そして二人の身体能力は魔法の腕も平均を大きく超えている。
どう考えてもベテランがなんとか出来るレベルではない。
「……そうかもしれませんね」
ティーラスの言葉に対して、特に否定はしなかった。
実質、Bランクのモンスターを一人で倒せる冒険者は多くない。
ティールは一人でブラッディ―タイガーを倒し、ラストはヴァンパイアを一人で倒した。
二人とも強力な武器を使ったとはいえ、それだけで楽に倒せる相手ではない。
強大な力を持ちながらもルーキーに絡む傲慢で厄介な輩は確かに存在するが、大半はDランクやCランクで停滞する者たちが下の者たちに絡もうとする。
「ティール殿やラスト殿であれば、勘違いした連中など容易に潰せるでしょうが……Dランクや私たちと同じCランクの者ともなれば、裏の連中と繋がっている可能性があるかもしれません」
冒険者ギルドが表のギルドだとすれば、裏のギルドには暗殺ギルドというのが存在する。
その名の通り、依頼された対象を暗殺するギルド。
依頼内容はただ対象を暗殺するだけではなく、拷問を行ってから殺すなどの内容も料金によっては引き受ける。
「……キラータイガーより、暗殺に長けていますか?」
「む……それは少し難しい質問ですね。並みの域を出なければキラータイガーを討伐したお二人の敵ではないと思いますが……暗殺ギルドに所属する者たちはただ暗闇から対象を殺すのではなく、様々な方法を使って敵を殺そうとします。なので、街中を歩いている時に自分たちを付ける視線を感じたなら、警戒した方が良いかと」
見た目を変えるスキルや、マジックアイテムを使って外見を変えて近寄り、一目がないところに誘導。
そしてサクッと殺す。
街を見張る兵士たちも万能ではなく、裏の者たちは抜け道を知っている。
それと……そういったギルドは多少金を持っている一般人だけではなく、権力者も利用する。
だからこそ、一般的には存在してはならないギルドだと分かっていても、中々潰されないのが現実。

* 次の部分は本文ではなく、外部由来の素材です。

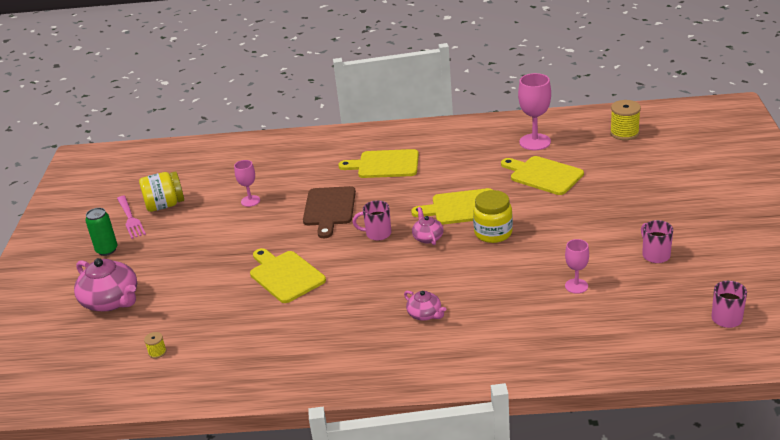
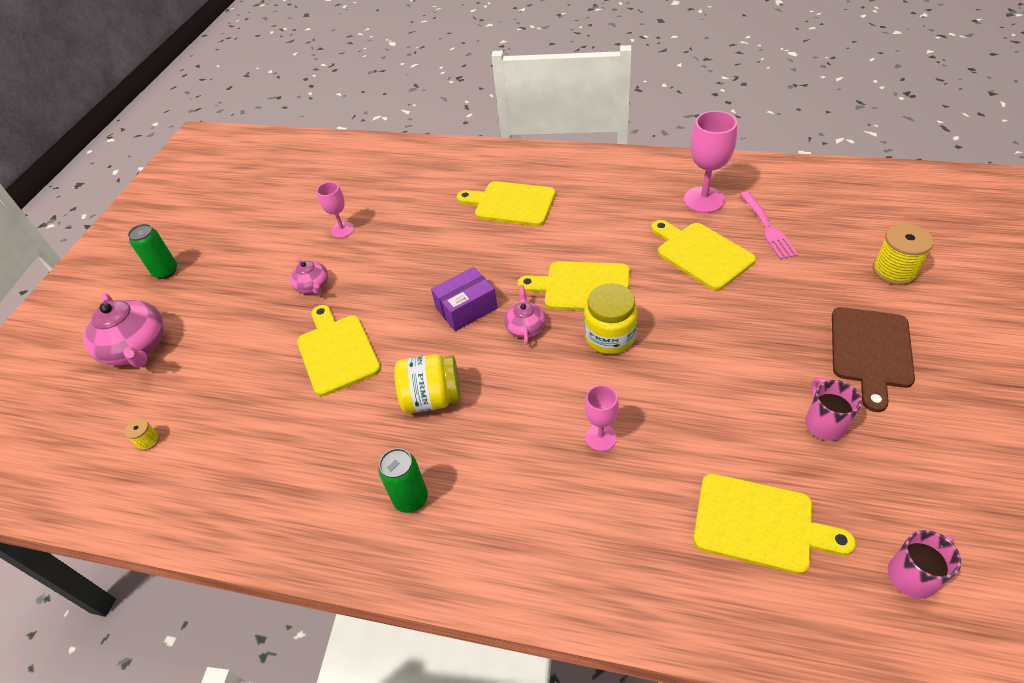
camera: 15 degrees right, 15 degrees up
(130, 218) = (208, 231): pink fork -> pink fork (767, 227)
(165, 205) = (251, 219): yellow jar -> yellow jar (432, 398)
(329, 209) = (424, 258): brown cutting board -> brown cutting board (870, 351)
(377, 234) = (466, 308): pink mug -> purple box
(384, 345) = (411, 499): none -> green can
(425, 314) = (480, 457): pink teapot -> pink teapot (313, 285)
(576, 286) = (697, 455): pink goblet -> pink goblet (601, 437)
(624, 133) = (825, 205): yellow spool -> yellow spool (894, 271)
(628, 312) = (760, 524): none -> yellow cutting board

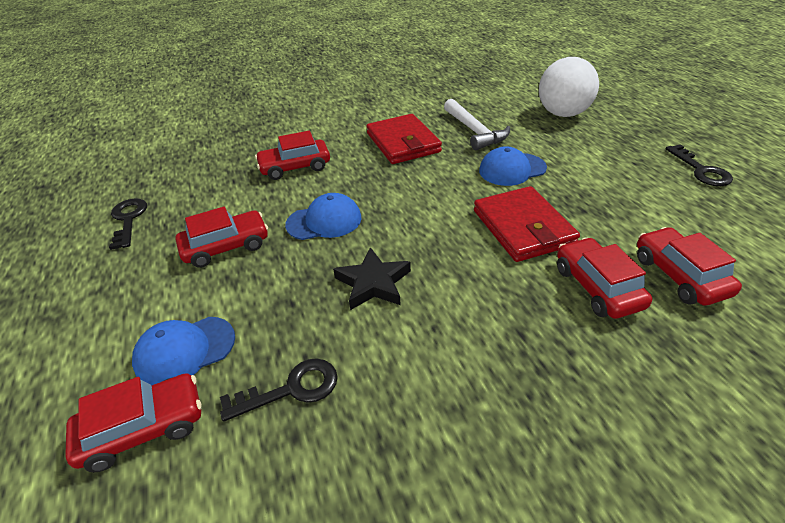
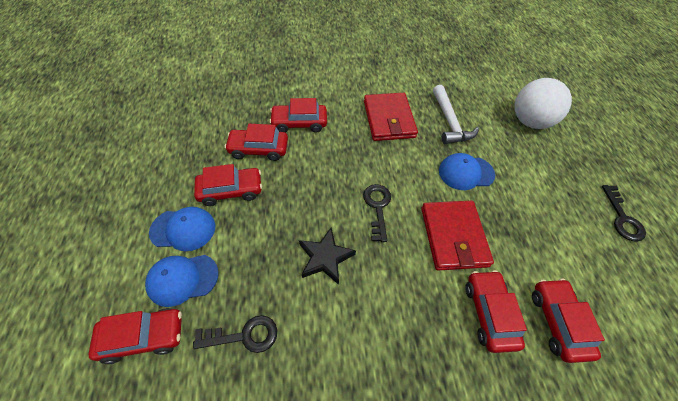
camera: 10 degrees right, 15 degrees up
(128, 219) = (169, 143): black key -> black key (377, 207)
(251, 200) = (258, 149): none -> red car
(324, 221) = (306, 186): blue cap -> blue cap (183, 229)

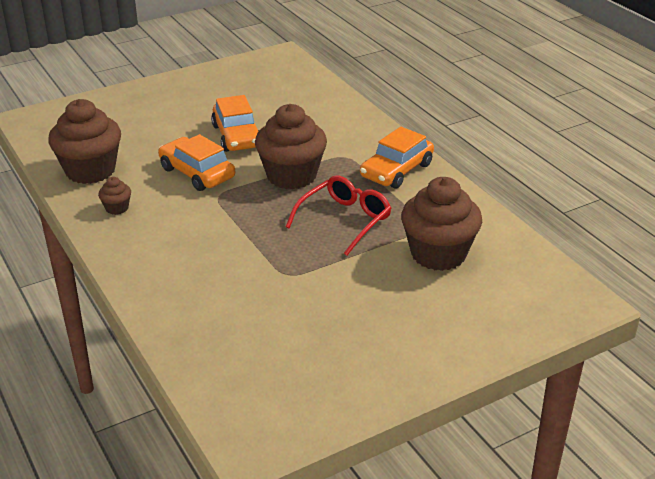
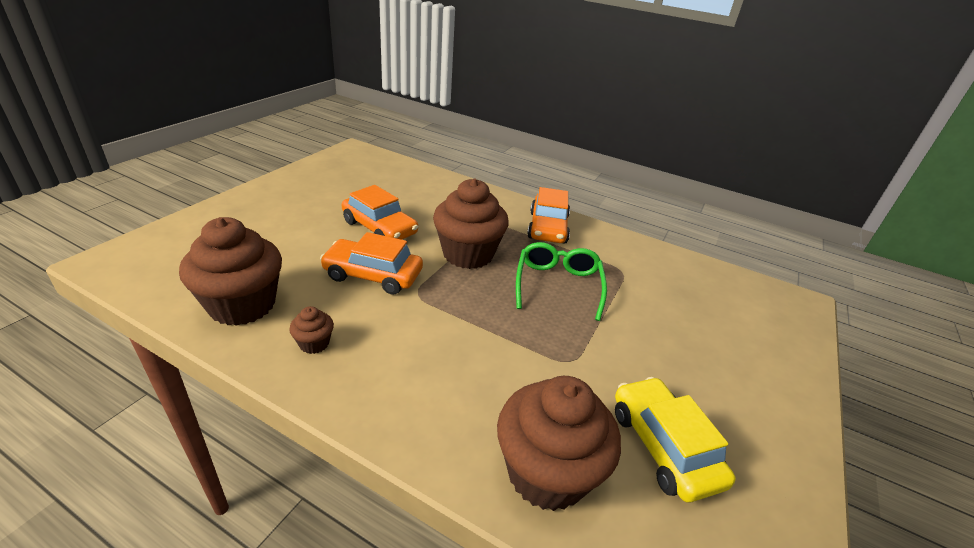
camera: 35 degrees left, 0 degrees up
(294, 343) = (663, 446): none -> yellow car
(345, 220) = (558, 285): red glasses -> green glasses
(438, 254) = (661, 293): brown cupcake -> brown cupcake (547, 472)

「なるほど、結構厄介そうですね。ただ、今のところそこまで面倒そうな人に絡まれてはいないので、心配しなくても大丈夫そうですけど……」
「ティール君、このヤドラスにはまだ完全に調べ尽くされていない遺跡があるからこそ、他の街と比べて多くの人がやって来るの。その中に馬鹿なことしか考える能がない、面倒な連中もいるの」
シルは過去に絡んできた厄介な連中を思い出し、苦虫を潰したような顔になる。
ニーナやセイラも過去に似た様な体験をしたことがあるので、自然と杯を持つ手が強まる。
「あなたは十分珍しい存在。そして一緒にパーティーを組んでいるラスト君もそれは一緒。だからいつも適度に警戒することに越したことはないわ」
「……分かりました」
先輩からのお言葉ということもあり、そっと頭の片隅に置いた。